By Tim Colen.
What can a city with the worst housing affordability in the United States do to make things better, or at least not make them worse? Can cities enact policies that will make housing more affordable for people at risk of being forced out by exorbitant housing prices? These questions frame what is going to be a remarkable real-world experiment in San Francisco that examines the extent to which government policy can fix an affordability crisis. Proposition C, a June ballot measure, aims to double the amount of affordable housing required of private sector housing development.

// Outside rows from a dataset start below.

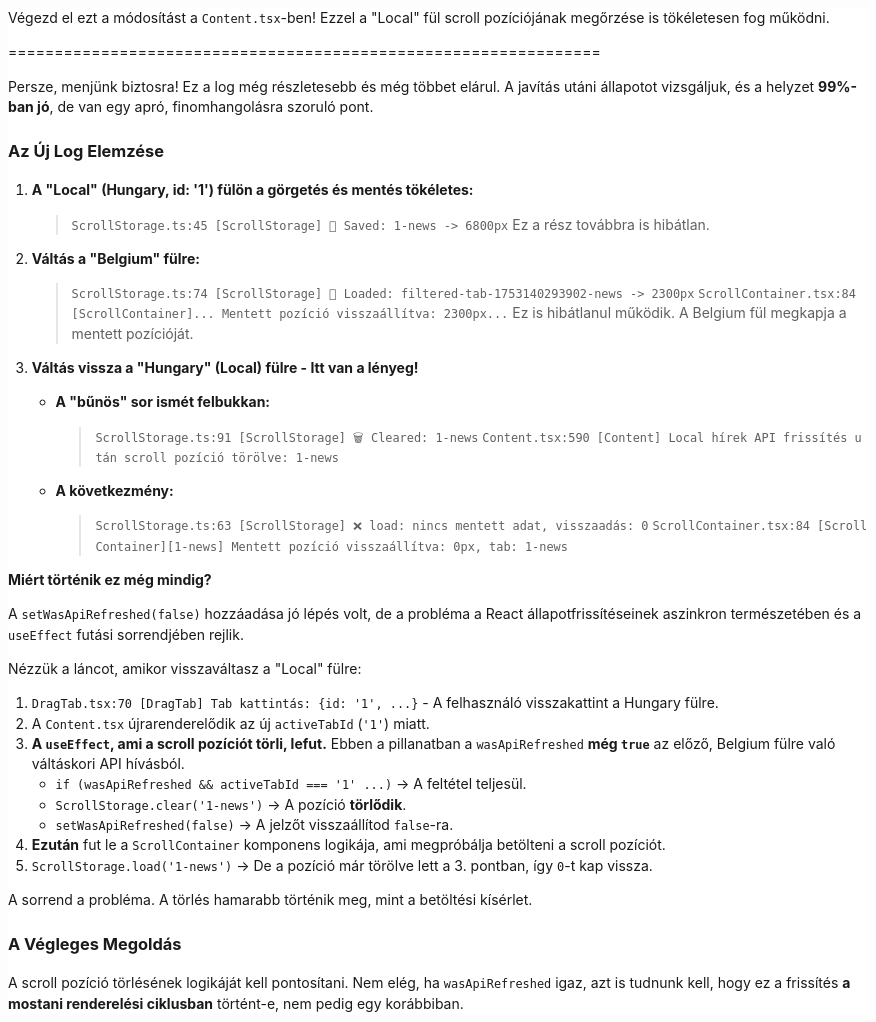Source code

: Végezd el ezt a módosítást a `Content.tsx`-ben! Ezzel a "Local" fül scroll pozíciójának megőrzése is tökéletesen fog működni.

================================================================

Persze, menjünk biztosra! Ez a log még részletesebb és még többet elárul. A javítás utáni állapotot vizsgáljuk, és a helyzet **99%-ban jó**, de van egy apró, finomhangolásra szoruló pont.

### Az Új Log Elemzése

1.  **A "Local" (Hungary, id: '1') fülön a görgetés és mentés tökéletes:**
    > `ScrollStorage.ts:45 [ScrollStorage] 💾 Saved: 1-news -> 6800px`
    Ez a rész továbbra is hibátlan.

2.  **Váltás a "Belgium" fülre:**
    > `ScrollStorage.ts:74 [ScrollStorage] 📖 Loaded: filtered-tab-1753140293902-news -> 2300px`
    > `ScrollContainer.tsx:84 [ScrollContainer]... Mentett pozíció visszaállítva: 2300px...`
    Ez is hibátlanul működik. A Belgium fül megkapja a mentett pozícióját.

3.  **Váltás vissza a "Hungary" (Local) fülre - Itt van a lényeg!**
    *   **A "bűnös" sor ismét felbukkan:**
        > `ScrollStorage.ts:91 [ScrollStorage] 🗑️ Cleared: 1-news`
        > `Content.tsx:590 [Content] Local hírek API frissítés után scroll pozíció törölve: 1-news`
    *   **A következmény:**
        > `ScrollStorage.ts:63 [ScrollStorage] ❌ load: nincs mentett adat, visszaadás: 0`
        > `ScrollContainer.tsx:84 [ScrollContainer][1-news] Mentett pozíció visszaállítva: 0px, tab: 1-news`

**Miért történik ez még mindig?**

A `setWasApiRefreshed(false)` hozzáadása jó lépés volt, de a probléma a React állapotfrissítéseinek aszinkron természetében és a `useEffect` futási sorrendjében rejlik.

Nézzük a láncot, amikor visszaváltasz a "Local" fülre:

1.  `DragTab.tsx:70 [DragTab] Tab kattintás: {id: '1', ...}` - A felhasználó visszakattint a Hungary fülre.
2.  A `Content.tsx` újrarenderelődik az új `activeTabId` (`'1'`) miatt.
3.  **A `useEffect`, ami a scroll pozíciót törli, lefut.** Ebben a pillanatban a `wasApiRefreshed` **még `true`** az előző, Belgium fülre való váltáskori API hívásból.
    *   `if (wasApiRefreshed && activeTabId === '1' ...)` -> A feltétel teljesül.
    *   `ScrollStorage.clear('1-news')` -> A pozíció **törlődik**.
    *   `setWasApiRefreshed(false)` -> A jelzőt visszaállítod `false`-ra.
4.  **Ezután** fut le a `ScrollContainer` komponens logikája, ami megpróbálja betölteni a scroll pozíciót.
5.  `ScrollStorage.load('1-news')` -> De a pozíció már törölve lett a 3. pontban, így `0`-t kap vissza.

A sorrend a probléma. A törlés hamarabb történik meg, mint a betöltési kísérlet.

### A Végleges Megoldás

A scroll pozíció törlésének logikáját kell pontosítani. Nem elég, ha `wasApiRefreshed` igaz, azt is tudnunk kell, hogy ez a frissítés **a mostani renderelési ciklusban** történt-e, nem pedig egy korábbiban.
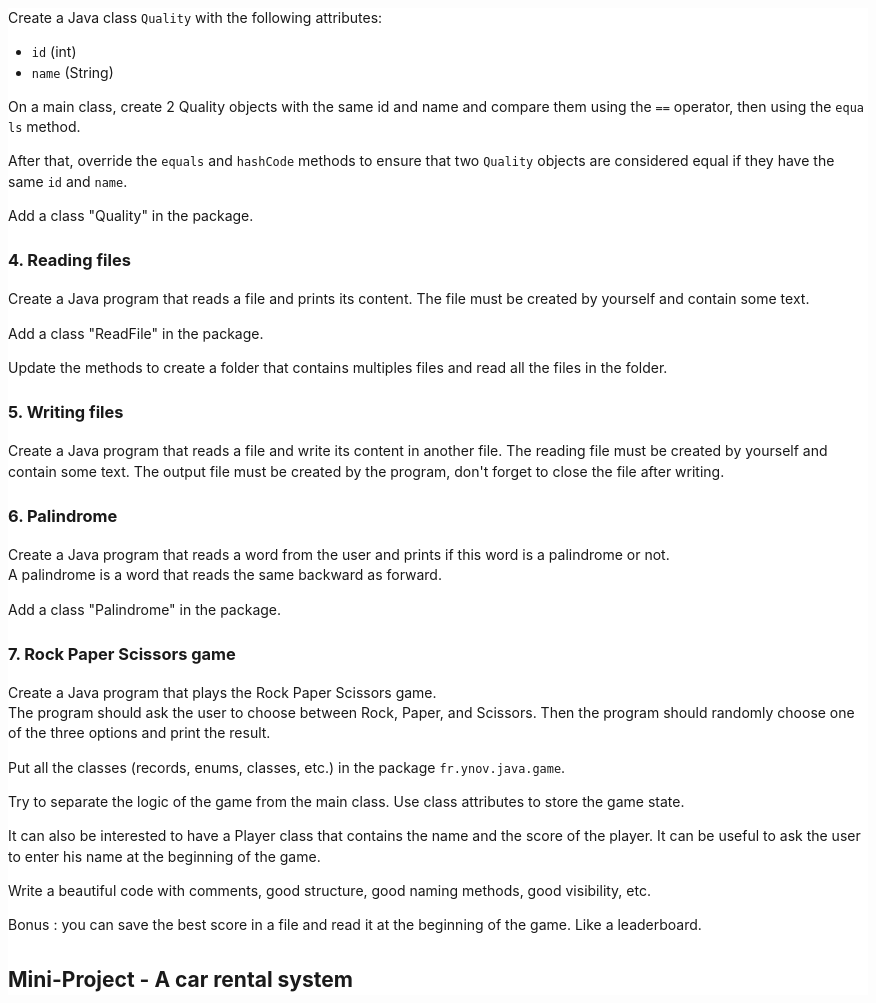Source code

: Create a Java class `Quality` with the following attributes:
- `id` (int)
- `name` (String)

On a main class, create 2 Quality objects with the same id and name and compare them using the `==` operator, then using the `equals` method.

After that, override the `equals` and `hashCode` methods to ensure that two `Quality` objects are considered equal if they have the same `id` and `name`.

Add a class "Quality" in the package.

### 4. Reading files

Create a Java program that reads a file and prints its content. The file must be created by yourself and contain some text.

Add a class "ReadFile" in the package.

Update the methods to create a folder that contains multiples files and read all the files in the folder.

### 5. Writing files

Create a Java program that reads a file and write its content in another file. The reading file must be created by yourself and contain some text.
The output file must be created by the program, don't forget to close the file after writing.

### 6. Palindrome

Create a Java program that reads a word from the user and prints if this word is a palindrome or not.  
A palindrome is a word that reads the same backward as forward.

Add a class "Palindrome" in the package.

### 7. Rock Paper Scissors game

Create a Java program that plays the Rock Paper Scissors game.  
The program should ask the user to choose between Rock, Paper, and Scissors.
Then the program should randomly choose one of the three options and print the result.

Put all the classes (records, enums, classes, etc.) in the package `fr.ynov.java.game`.

Try to separate the logic of the game from the main class. Use class attributes to store the game state.

It can also be interested to have a Player class that contains the name and the score of the player.
It can be useful to ask the user to enter his name at the beginning of the game.

Write a beautiful code with comments, good structure, good naming methods, good visibility, etc.

Bonus : you can save the best score in a file and read it at the beginning of the game. Like a leaderboard.

## Mini-Project - A car rental system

San Francisco’s population has been growing in recent years, by about 10,000 new residents annually. Meanwhile, the city’s terrible long-term record of housing production has yielded an average of around 1,800 new units per year. Since 2010, as the city’s population grew by 45,000, only 7,500 new housing units have been added. Not long ago, a city leader remarked that “San Francisco is a world-class city, but builds housing like Buffalo or Cleveland.”
Not a single person would disagree that San Francisco desperately needs more housing affordable to the non-wealthy. However, building housing that’s affordable for those at highest risk of displacement requires enormous economic subsidies since the price a low-income resident can afford to pay is vastly exceeded by its cost of production. The housing subsidies necessary to satisfy the demand have to come from somewhere. Sadly, the federal and state governments, traditional sources of funding, have diminishing interest in supporting affordable housing. Cities are left to solve the problem.
One of San Francisco’s chief sources of permanently affordable low-income housing is the Inclusionary Housing Ordinance (IHO). It was first passed in 2002, amended a few times since, and is the subject of Prop C. The IHO mandates that when a private developer builds a new market-rate residential project, he or she must “include” a certain percentage of subsidized, below-market-rate homes in it. Currently, a large part of the city’s affordable housing is paid for by market-rate development.
The irony is that the intensity of the fight over affordability is inversely related to the amount of housing the IHO actually produces, which is not very much. Proponents of Prop C note that, from 2002 until 2014, the IHO built about 2,000 low-income homes. Certainly nothing to sneeze at, but, that’s an average of 142 homes annually, a tiny fraction of what is actually needed. Another feature of the IHO is that it’s targeted almost exclusively for low-income residents, defined as a family of four earning under $62,000 annually. Little to none is built for middle-income residents who actually have far fewer subsidized housing options. We’re in a protracted war over a miniscule benefit. If anything, the IHO illustrates the huge dilemma we face: None of our solutions for subsidized housing scale to the enormity of the problem. We need more solutions, and fast.